Part 1: Youden’s J as a Replacement for the Kvamme Gain Metric in the Evaluation of Archaeological Predictive Models

This is a study regarding the contextualization of the Kvamme Gain statistic, the evaluation of its characteristics, and justification for replacing it with the Youden’s J statistic for the evaluation of archaeological predictive models (APM) effectiveness based on single value metrics. This analysis is divided into two blog posts. Part 1 discusses the use of evaluation metrics, the characteristics of the Kvamme Gain (KG) statistic (the most common metric used to evaluate APMs), and then links the KG to the framework of the Confusion Matrix as a tool for evaluating classification problems.  A Confusion Matrix is simply a 2 by 2 contingency table of correct and incorrect predictions. By placing the Kvamme Gain in the framework of the confusion matrix we can link the poorly studied task of APM quantitative evaluation to the very well-studied task of machine learning classification model evaluation.  While archaeological data has unique characteristics that we will need to consider, the task of evaluating binary and multi-class classification is well documented and not unique to archaeology.

Part 2 of this post (not yet published) will then look at the characteristics of the KG and reveal some qualities that make is less appropriate for its use as a single value to evaluate APM. These qualities will be compared to the Youden’s J statistic and I will try to make a case for why it should be the primary APM statistic. The characteristics and relationship between these two metrics will be explored graphically to try to make some intuition regarding their usefulness.

Note: I strongly feel that a suite of appropriately chosen metrics is the most useful for evaluating model performance. However, boiling threshold-based classification performance down to a single number is a very common practice; so let’s do it the best we can.

“The key to keeping your balance is knowing when you’ve lost it” ~ Anonymous

So many metrics, so little time…

Archaeological Predictive Models, as well as all predictive models, typically require the quantification of their predictions in order to assess validity.  Simple enough, right?  Not so much.  There are a multitude of metrics, methods, tricks, and approaches to distilling a predictions accuracy (using that term here in its broadest sense) to a single number that has meaning for the prediction task at hand and the audience it is communicated to. Some metrics include simple accuracy (used here in its narrow form) as the % correct over the % incorrect, to the more elaborate Root Mean Square Error (RMSE), to more exotic things like entropy.  Each of these metrics, and a dozen more, have distinct characteristics that lend themselves to different problems and objectives.  However, it is suffice to say that there is no one correct metric to use in all, or even a majority of analytical problems.  This is because there will always be a loss of information when multiple and often competing measurements are summaries into a single number.  Yet we have a strong desire to condense complex information into an easily digestible unitary calculation regardless of the waste of valuable context.   Despite the apparent diversity and flexibility of many metrics, the blind application of any one performance metric to a predictive problem is a pretty quick way to end up with uninterpretable results that may not address your research or conservation goals.

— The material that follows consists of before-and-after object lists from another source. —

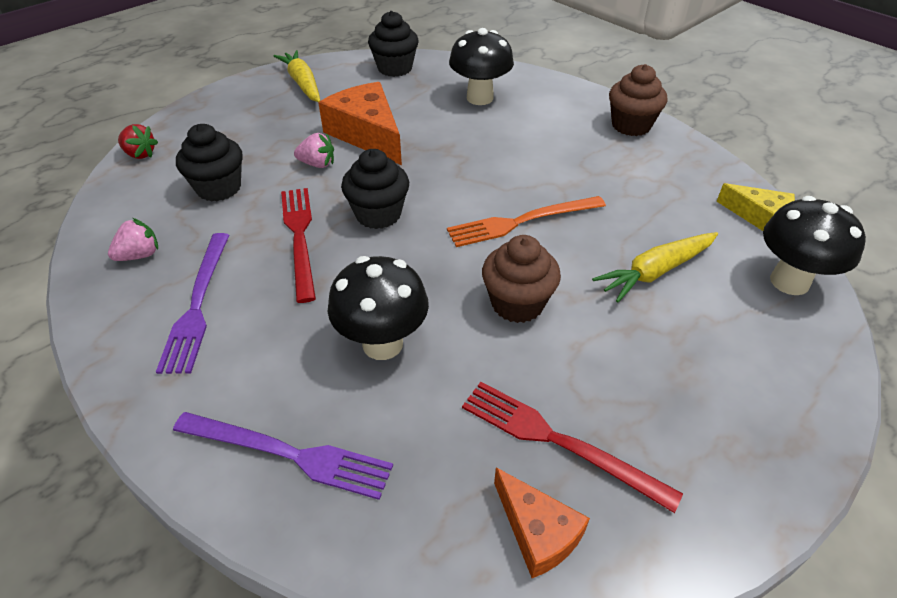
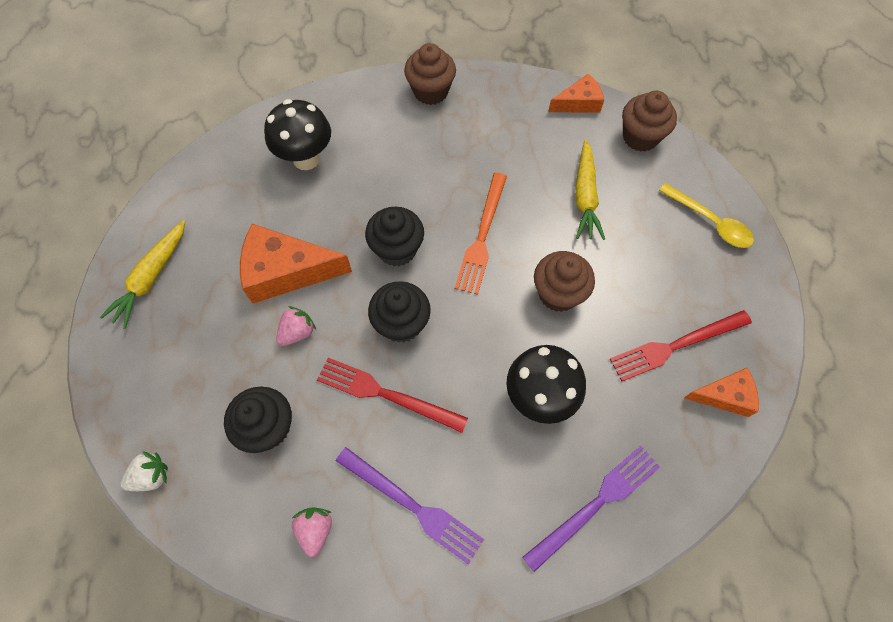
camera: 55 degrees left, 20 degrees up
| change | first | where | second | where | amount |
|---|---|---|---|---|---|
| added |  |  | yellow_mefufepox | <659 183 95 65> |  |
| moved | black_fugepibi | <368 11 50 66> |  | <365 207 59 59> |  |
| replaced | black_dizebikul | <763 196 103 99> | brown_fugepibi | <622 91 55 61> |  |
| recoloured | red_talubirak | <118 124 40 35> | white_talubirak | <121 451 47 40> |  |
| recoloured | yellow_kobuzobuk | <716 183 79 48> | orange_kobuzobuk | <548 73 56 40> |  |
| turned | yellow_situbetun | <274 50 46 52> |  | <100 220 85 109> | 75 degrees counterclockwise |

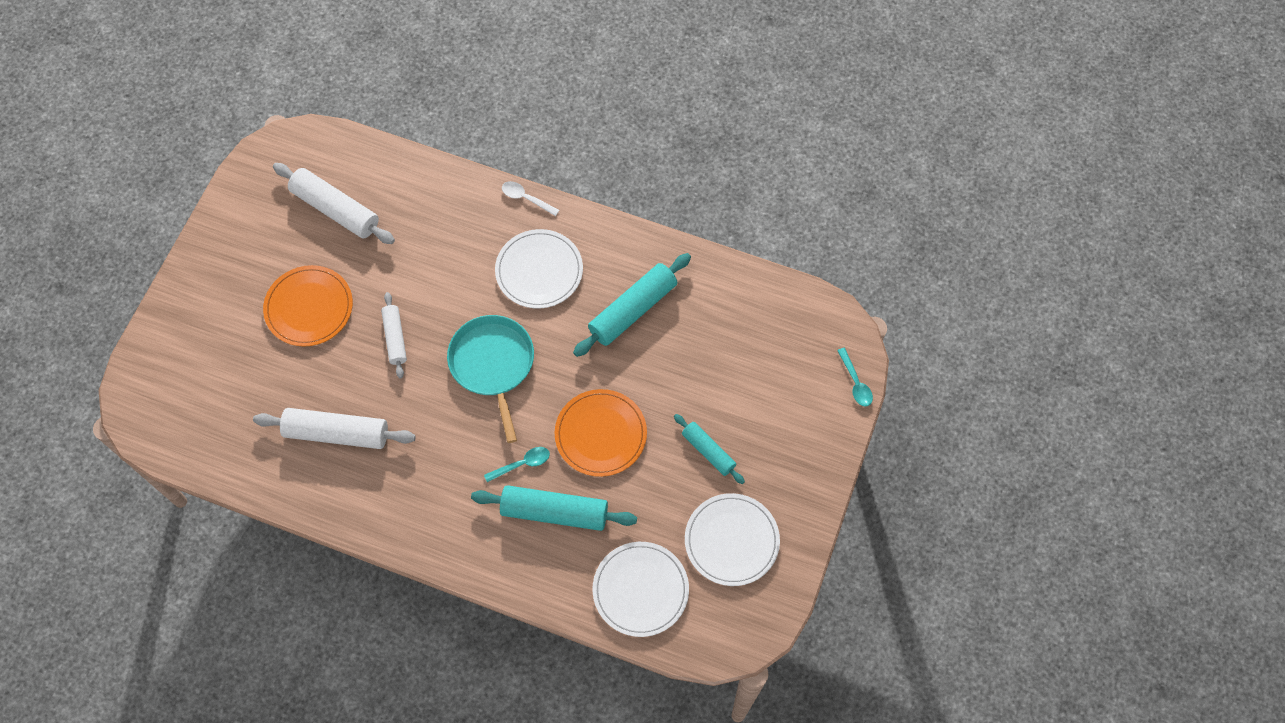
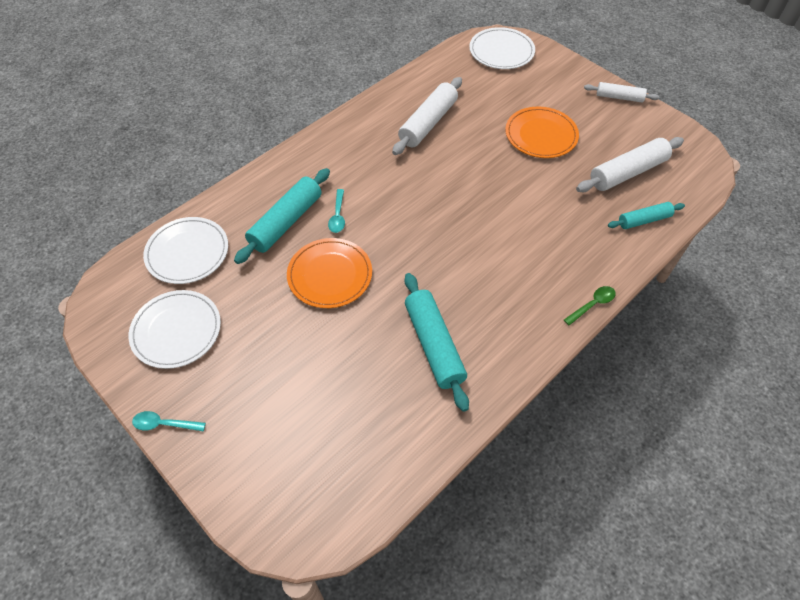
camera: 115 degrees right, 10 degrees down
| change | first | where | second | where | amount |
|---|---|---|---|---|---|
| removed | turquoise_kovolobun | <447 315 87 128> |  |  |  |
| moved | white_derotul | <381 292 26 87> |  | <584 82 76 20> |  |
| moved | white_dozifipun | <495 229 88 80> |  | <469 27 66 42> |  |
| moved | turquoise_derotul | <674 414 71 70> |  | <608 202 77 27> |  |
| moved | turquoise_mefufepox | <837 348 36 58> |  | <132 411 74 20> |  |
| recoloured | white_mefufepox | <502 181 57 35> | green_mefufepox | <564 286 52 39> |  |

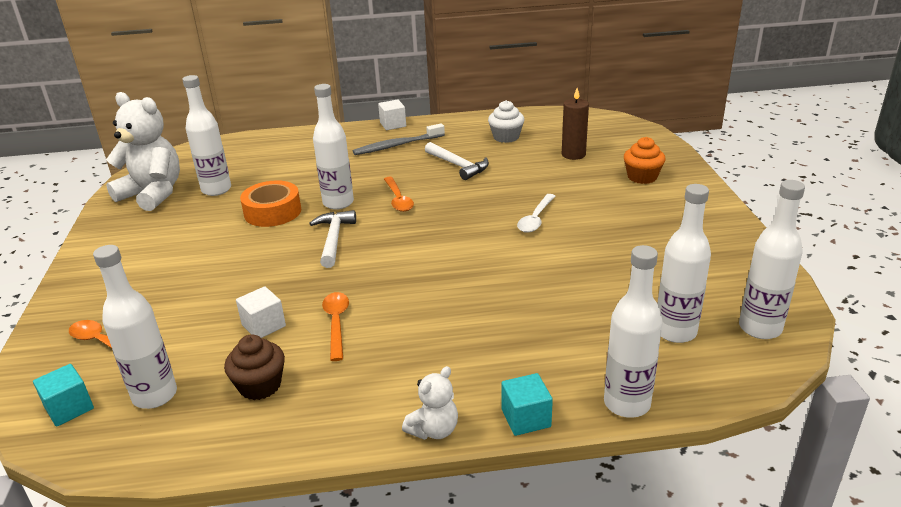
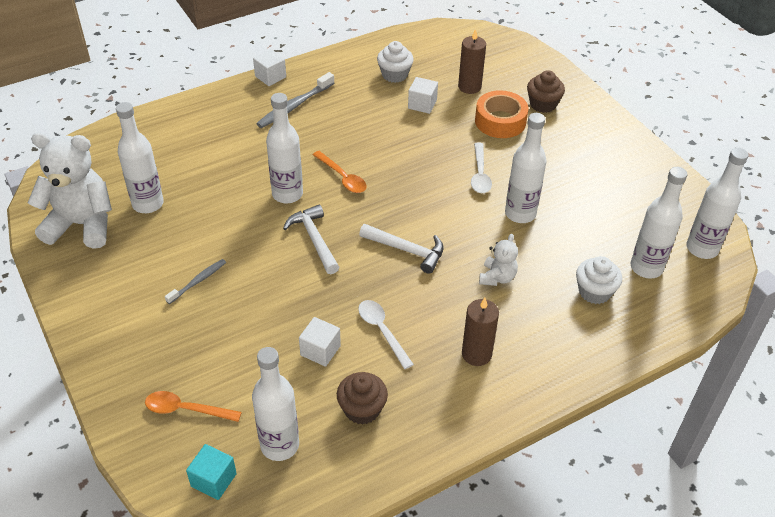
camera: 25 degrees left, 15 degrees up
| change | first | where | second | where | amount |
|---|---|---|---|---|---|
| removed | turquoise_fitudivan | <501 373 52 63> |  |  |  |
| added |  |  | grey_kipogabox | <165 259 61 45> |  |
| added |  |  | white_fitudivan | <408 77 30 37> |  |
| added |  |  | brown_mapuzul | <462 298 37 68> |  |
| added |  |  | white_fugepibi | <576 256 46 48> |  |
| moved | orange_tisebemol | <240 180 61 47> |  | <475 90 53 48> |  |
| moved | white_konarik | <402 366 56 74> |  | <479 234 39 52> |  |
| moved | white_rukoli | <425 142 64 38> |  | <359 224 85 50> |  |
| moved | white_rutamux | <604 245 59 173> |  | <505 113 41 110> |  |
| recoloured | orange_mefufepox | <322 292 27 69> | white_mefufepox | <358 300 56 69> |  |
| recoloured | orange_fugepibi | <624 137 41 47> | brown_fugepibi | <527 70 38 43> |  |

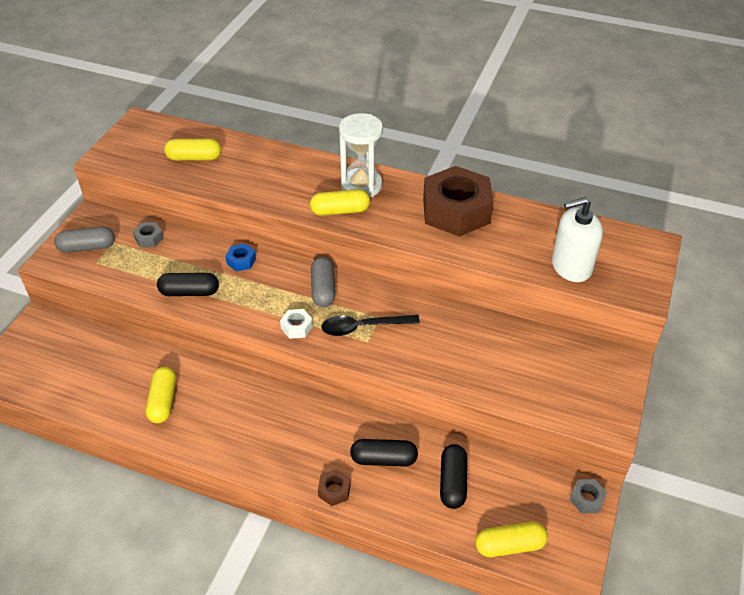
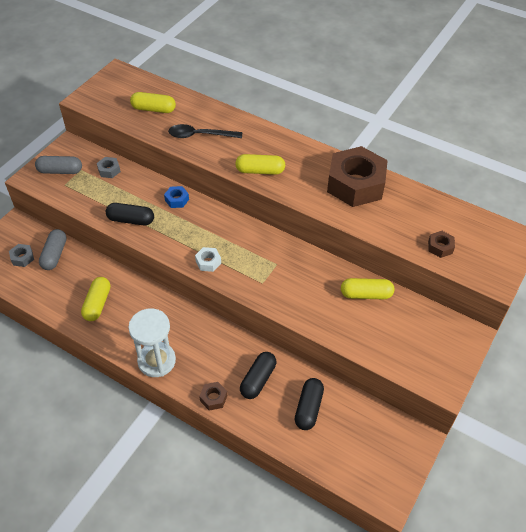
camera: 10 degrees right, 5 degrees up
| change | first | where | second | where | amount |
|---|---|---|---|---|---|
| moved | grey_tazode | <311 257 24 50> |  | <39 229 28 41> |  |
| moved | black_mefufepox | <321 315 99 21> |  | <168 124 74 14> |  |
| moved | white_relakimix | <339 113 44 84> |  | <128 309 48 68> |  |
| moved | yellow_tazode | <475 522 73 35> |  | <341 278 53 21> |  |
| moved | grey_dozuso | <570 479 37 34> |  | <9 244 25 23> |  |
| replaced | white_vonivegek | <552 197 51 85> | brown_dozuso | <428 231 27 27> |  |
| turned | black_tazode | <350 439 68 28> |  | <240 352 36 47> | 75 degrees counterclockwise |

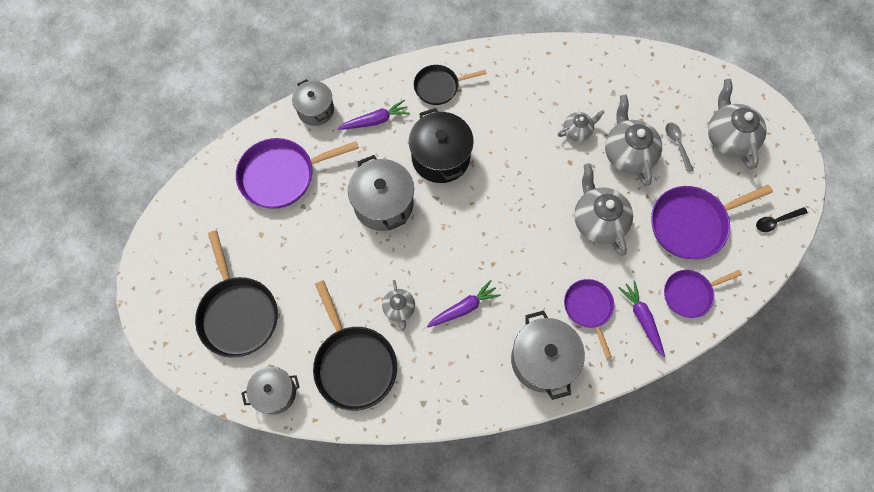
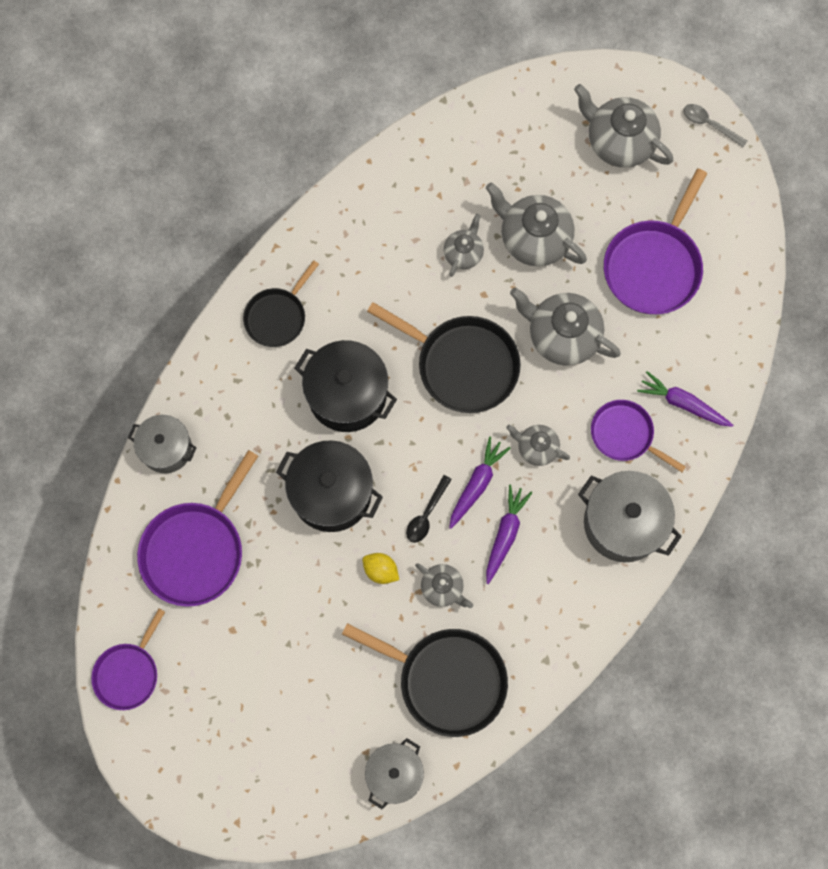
camera: 40 degrees left, 5 degrees up
| change | first | where | second | where | amount |
|---|---|---|---|---|---|
| added |  |  | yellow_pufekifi | <363 553 36 31> |  |
| added |  |  | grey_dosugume | <506 425 64 41> |  |
| moved | black_kovolobun | <195 230 83 128> |  | <367 302 154 111> |  |
| moved | purple_situbetun | <338 100 72 30> |  | <449 437 61 92> |  |
| moved | purple_kovolobun | <664 270 78 48> |  | <91 609 74 101> |  |
| moved | grey_mefufepox | <665 123 29 49> |  | <683 104 64 43> |  |
| moved | black_mefufepox | <756 207 52 25> |  | <406 475 46 68> |  |
| recoloured | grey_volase | <348 155 66 76> | black_volase | <276 440 107 92> |  |

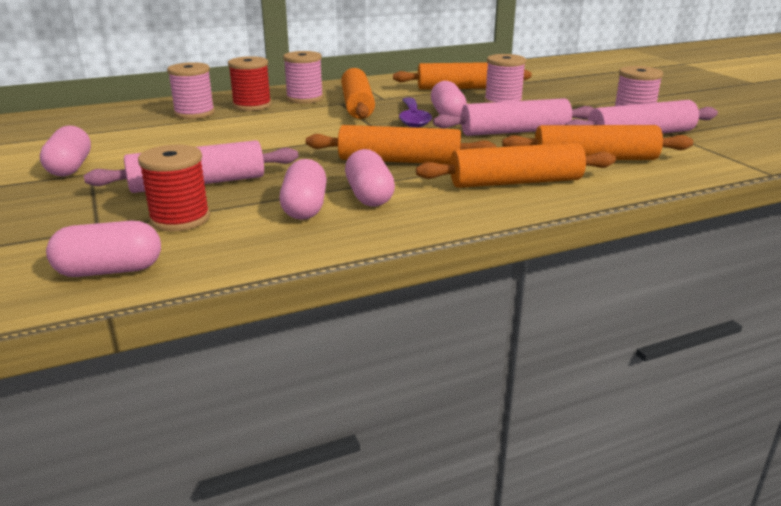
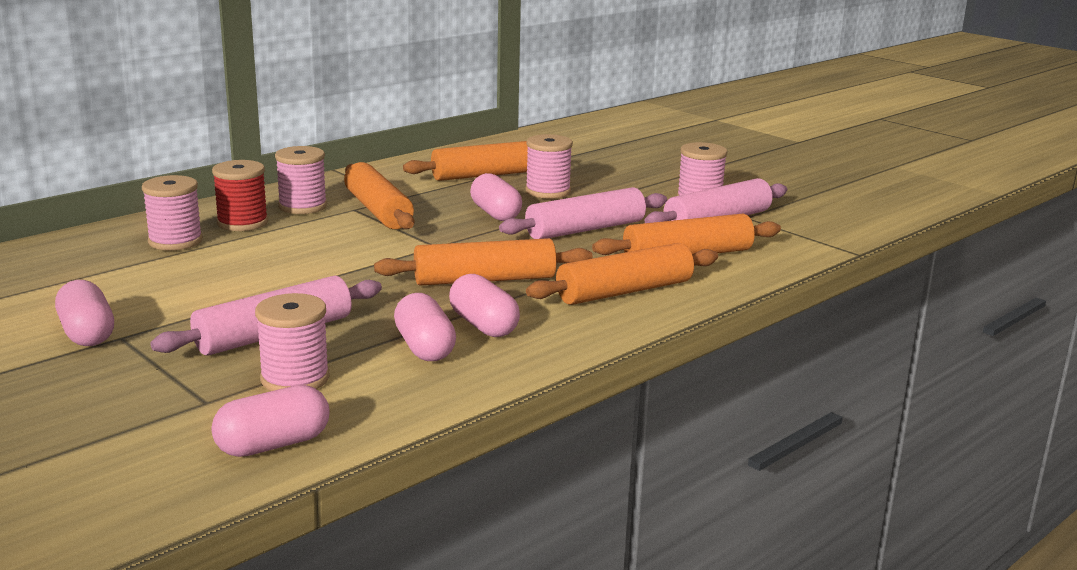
camera: 20 degrees left, 5 degrees down
| change | first | where | second | where | amount |
|---|---|---|---|---|---|
| removed | purple_mefufepox | <399 98 33 30> |  |  |  |
| recoloured | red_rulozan | <138 145 72 87> | pink_rulozan | <255 293 75 98> |  |

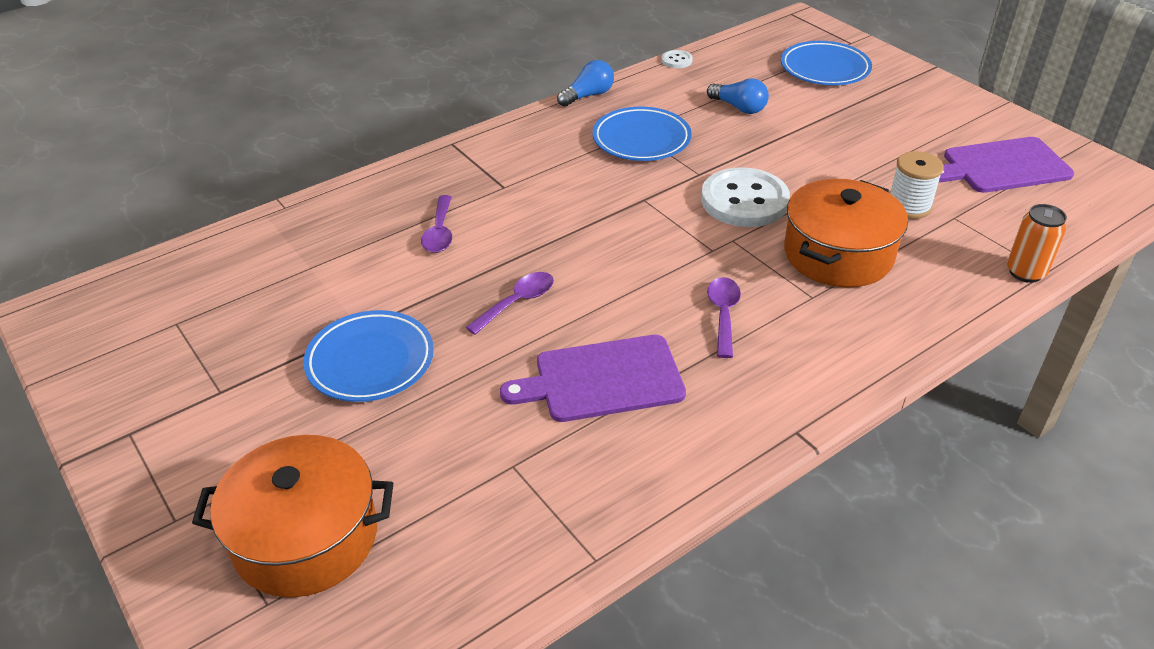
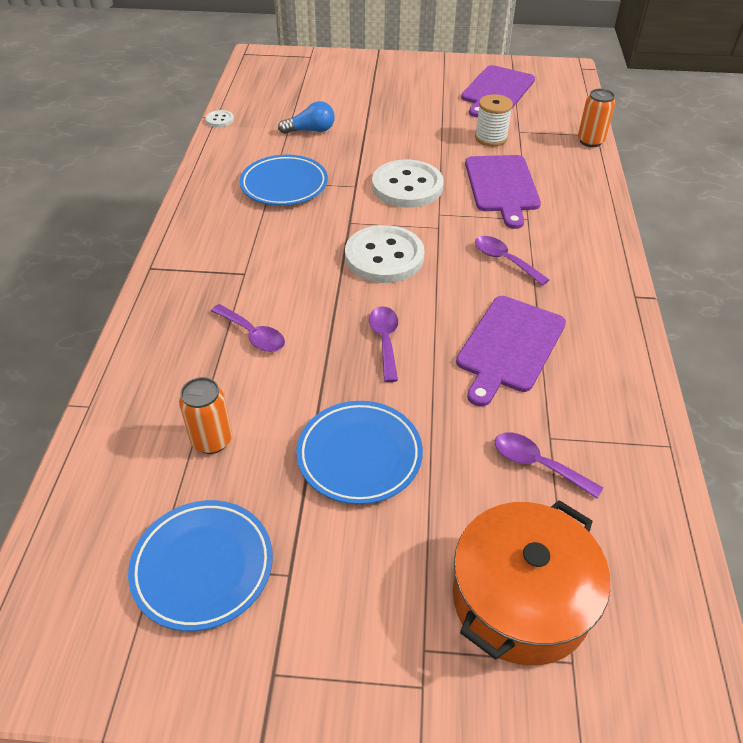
camera: 50 degrees left, 5 degrees up
| change | first | where | second | where | amount |
|---|---|---|---|---|---|
| removed | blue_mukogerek | <557 60 57 47> |  |  |  |
| added |  |  | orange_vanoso | <179 377 53 77> |  |
| added |  |  | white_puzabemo | <345 225 79 58> |  |
| added |  |  | purple_mefufepox | <494 432 109 67> |  |
| moved | blue_dozifipun | <781 41 91 44> |  | <128 500 145 131> |  |
| replaced | orange_volase | <784 179 124 108> | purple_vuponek | <465 155 76 74> |  |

Origins of the Kvamme Gain Statistic

In the case of most applications of APM, there are a set of constraints that are somewhat unique and require some thought about what metric best illuminates the results. In a 1988 publication [see here for review and download] Dr. Kenneth Kvamme described an evaluation metric for binary (i.e. thresholded) APMs:

Kvamme Gain

Referred these days as the “Kvamme Gain”, this metric is the de facto measure by which APMs are evaluated… in the case that someone actually evaluates their APM.  Snark aside, it is worth noting that APM is a small portion of models in archaeology and only a small portion of APMs are done in a manner (e.g. not ad hoc) by which they can be evaluated. I digress… Kvamme (1988, 327-329) describes the need for a metric that scores a model’s predictions relative to random guessing that is also easy to interpret.  Kvamme noted the need for such a metric based on the common practice of only reporting the percentage of site locations correctly classified and not reporting how much area of the model is suggested to contain sites. He noted that it is quite easy to make the perfect predictive model if 100% of the study area is considered likely to contain sites. His goal with the Gain stat was to combine the quantities of percentage of sites correctly classified and the percentage of geographic area predicted as likely to contain sites. Thus:

Gain = 1-(\frac{\%\ Area\ Predicted\ as\ Site-likely}{\%\ Sites\ in\ Site-Likely\ Area})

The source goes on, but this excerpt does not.